Common medicinal uses of sea cucumber in China include treating: weakness, impotence, debility of the aged, constipation due to intestinal dryness, and frequent urination.
Some species of sea cucumbers are believed to be endowed with aphrodisiac powers. The reason for this belief is the peculiar reaction of the creature on being kneaded or disturbed slightly with fingers. It swells and stiffens and a jet of water is released from one end. This behavior is similar to the erection and subsequent ejaculation of the male sexual organ.
Because of their popularity around the world, sea cucumber stocks are under intense fishing pressure, according to a report released by the United Nations Food and Agriculture Organization (FAO). Most high-value commercial species have been depleted.
“The fast pace of development of sea cucumber fisheries to supply growing international demand is placing most fisheries and many sea cucumber species at risk,” pointed out the FAO report, Sea Cucumbers: A Global Review of Fisheries and Trade.
In the Philippines, sea cucumbers are found in burrows, seagrass beds, or sandy areas with large amounts of coral rubbles. Some are found in waters of up to 20 meters deep. These can be found off the coastal waters of Zamboanga City; Zamboanga del Sur; Zamboanga del Norte; Basilan Province; Jolo, Sulu; South Cotabato; Surigao del Norte; Villareal and Catbalogan, Samar; Negros Occidental; Cebu; Calatagan, Bangas; Polilio Island, Quezon; Masinloc, Zambales; San Vicente, Cagayan; San Fernando, La Union; Bolinao, Bani and Alaminos, Pangasinan.

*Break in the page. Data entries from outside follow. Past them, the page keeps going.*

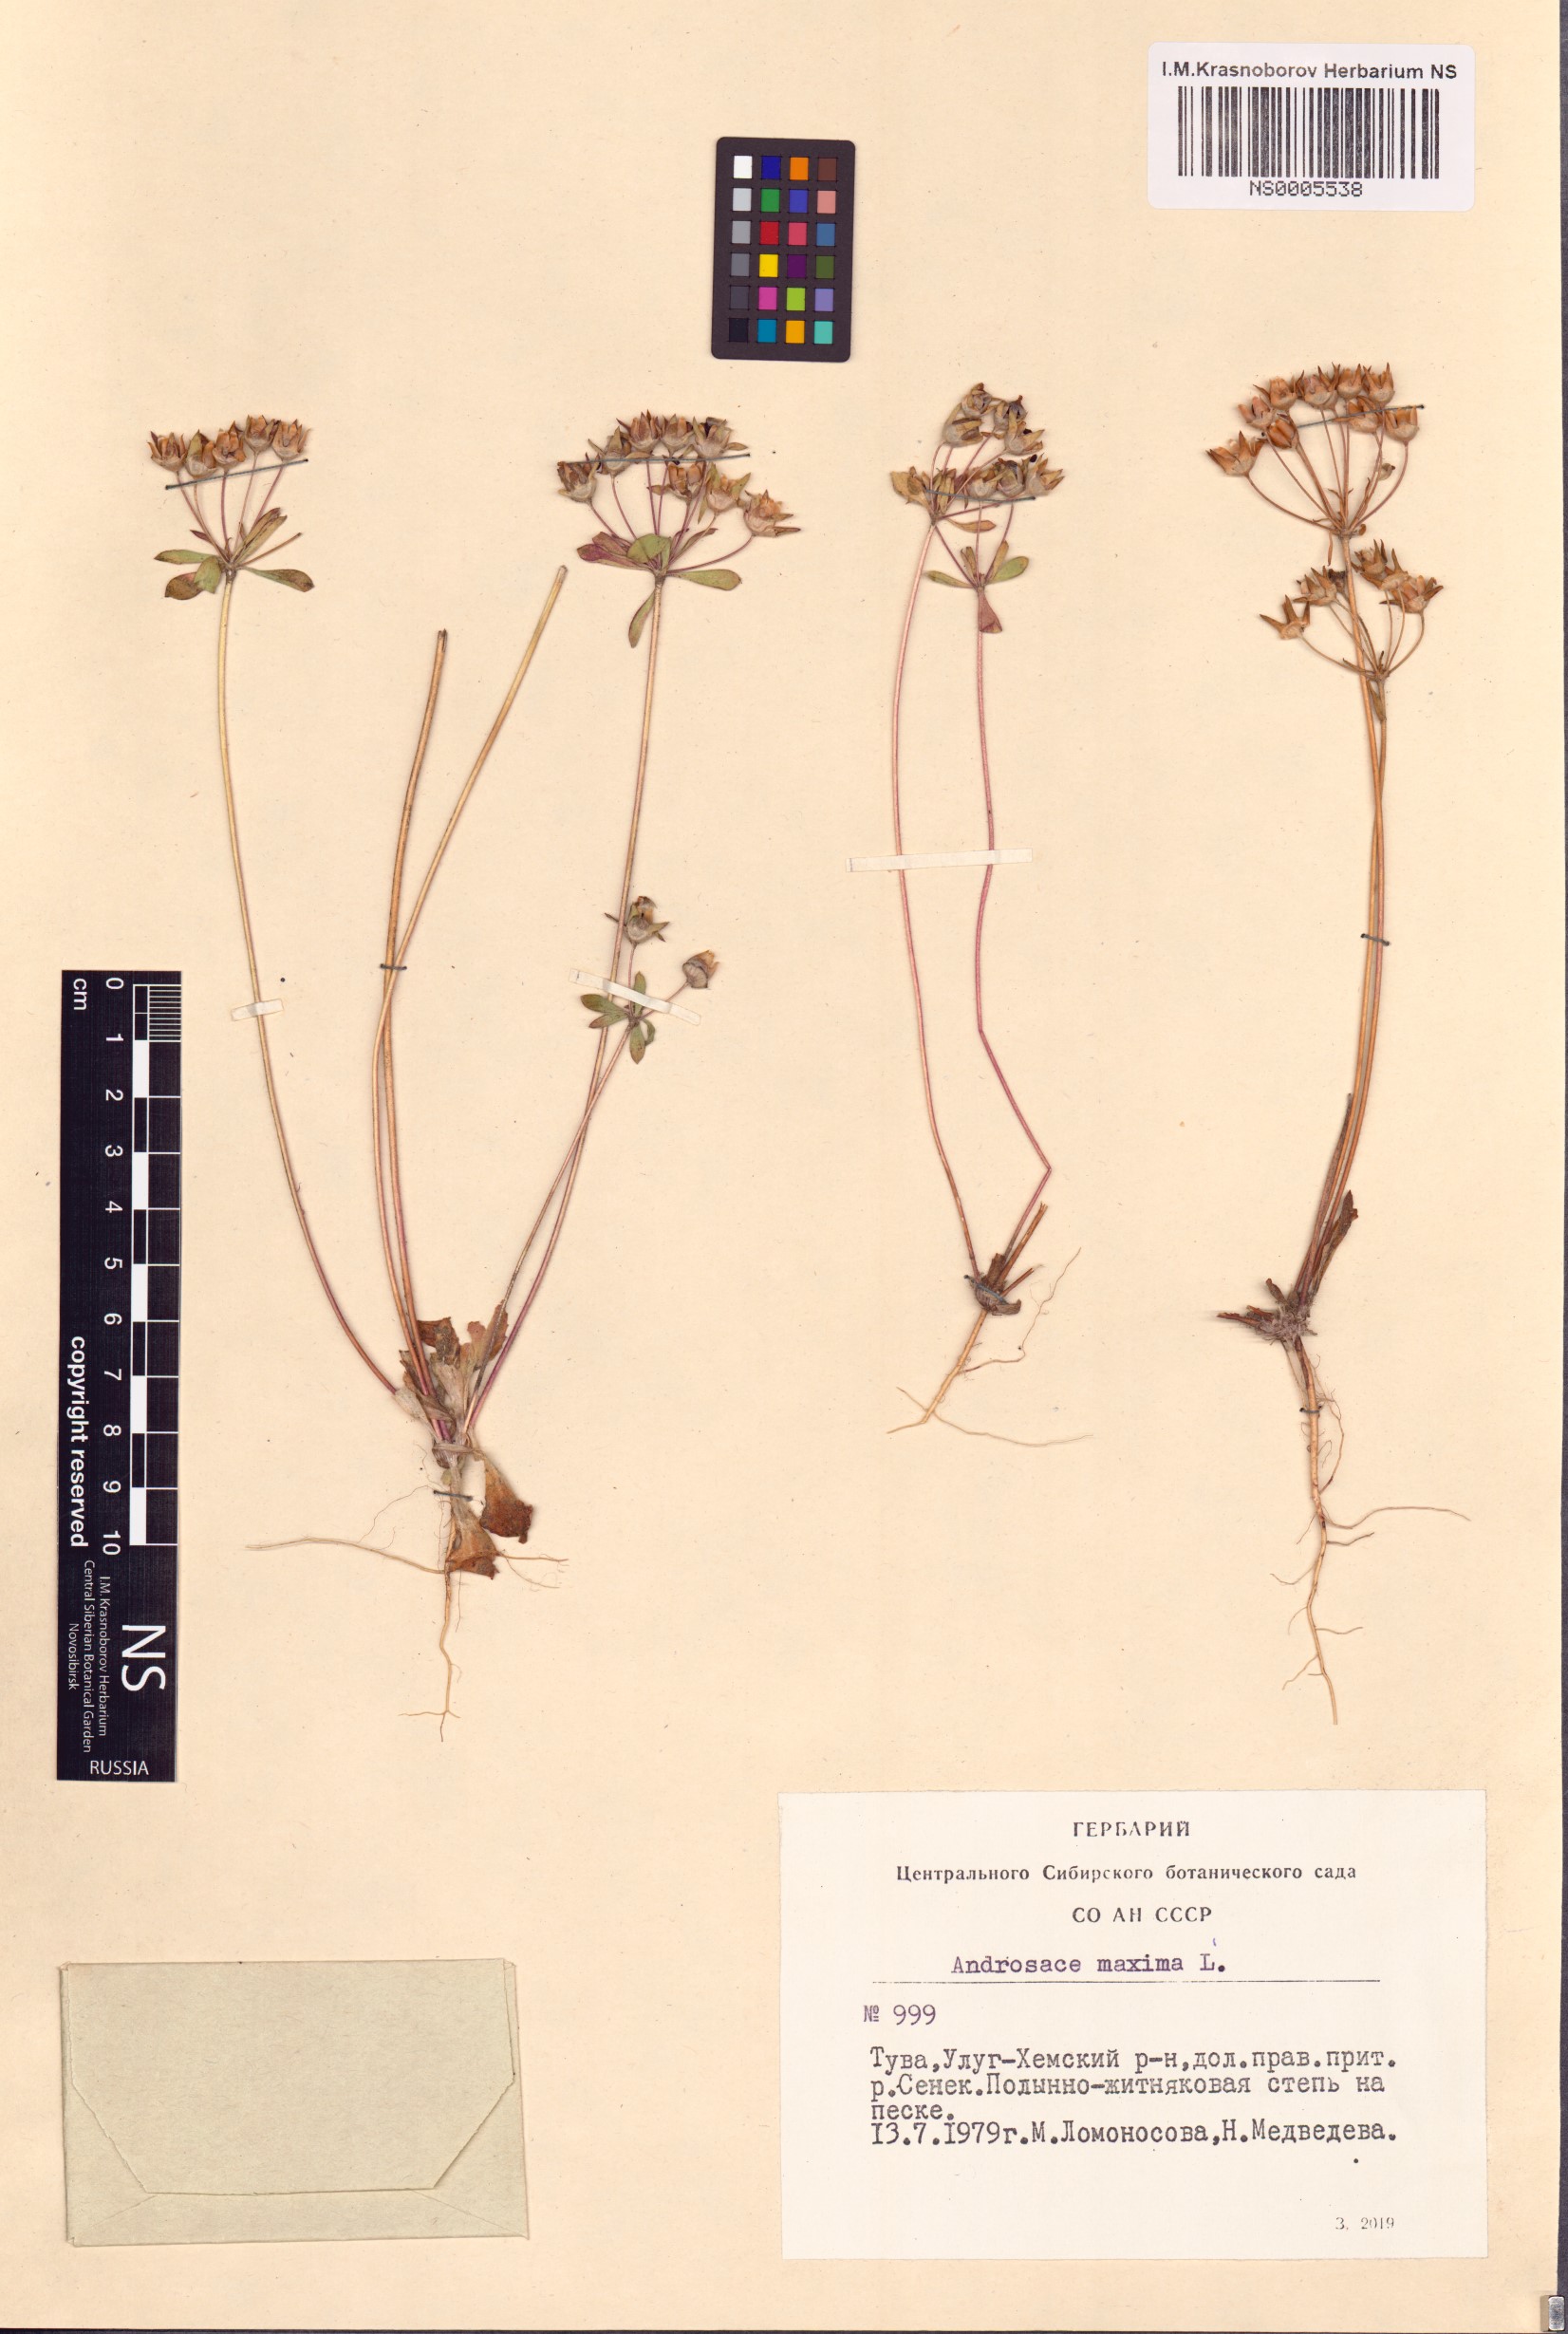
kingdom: Plantae
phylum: Tracheophyta
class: Magnoliopsida
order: Ericales
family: Primulaceae
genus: Androsace
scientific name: Androsace maxima
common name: Annual androsace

For almost a century, the harvesting and processing of sea cucumbers has been a source of income for many Filipino families. As Naga, the publication of the WorldFish Center reported in 1987: “The steady demand for sea cucumbers from other countries has made sea cucumber harvesting an attractive source of income for many Filipinos. In many islands and coastal villages, the income derived from it constitutes a significant portion of a family’s livelihood.”
Those were in the past. Today, sea cucumbers are utilized almost exclusively as an export commodity. This huge export makes the population of sea cucumbers decline significantly. Also, there are no specific laws directed at managing sea cucumbers and so high-value species like sea cucumbers are overfished.
“Yes, we used to have a lot of sea cucumbers in our coastal areas,” admits Dr. Rafael D. Guerrero III, a fishery expert, and academician at the National Academy of Science and Technology. “They have been depleted because of over-harvesting.”
Although they can be pickled, sea cucumbers are not cucumbers at all. Rather they are a form of echinoderm along with starfish and sea urchins.
A remarkable feature of these marine animals is the catch collagen that forms their body wall. This can be loosened and tightened at will, and if the animal wants to squeeze through a small gap, it can essentially liquefy its body and pour into the space. To keep itself safe in these crevices and cracks, the sea cucumber hooks up all its collagen fibers to make its body firm again.
In particular, sea cucumbers have the remarkable ability to live for months, often up to half a year, without feeding. It is very common for these creatures to be introduced into a system that can’t support them. Once it is hungry and not fed, it slowly shrinks as it digests its own body mass to survive.
According to marine science, most sea cucumbers reproduce by releasing sperm and ova into the ocean water. Depending on conditions, one organism can produce thousands of gametes.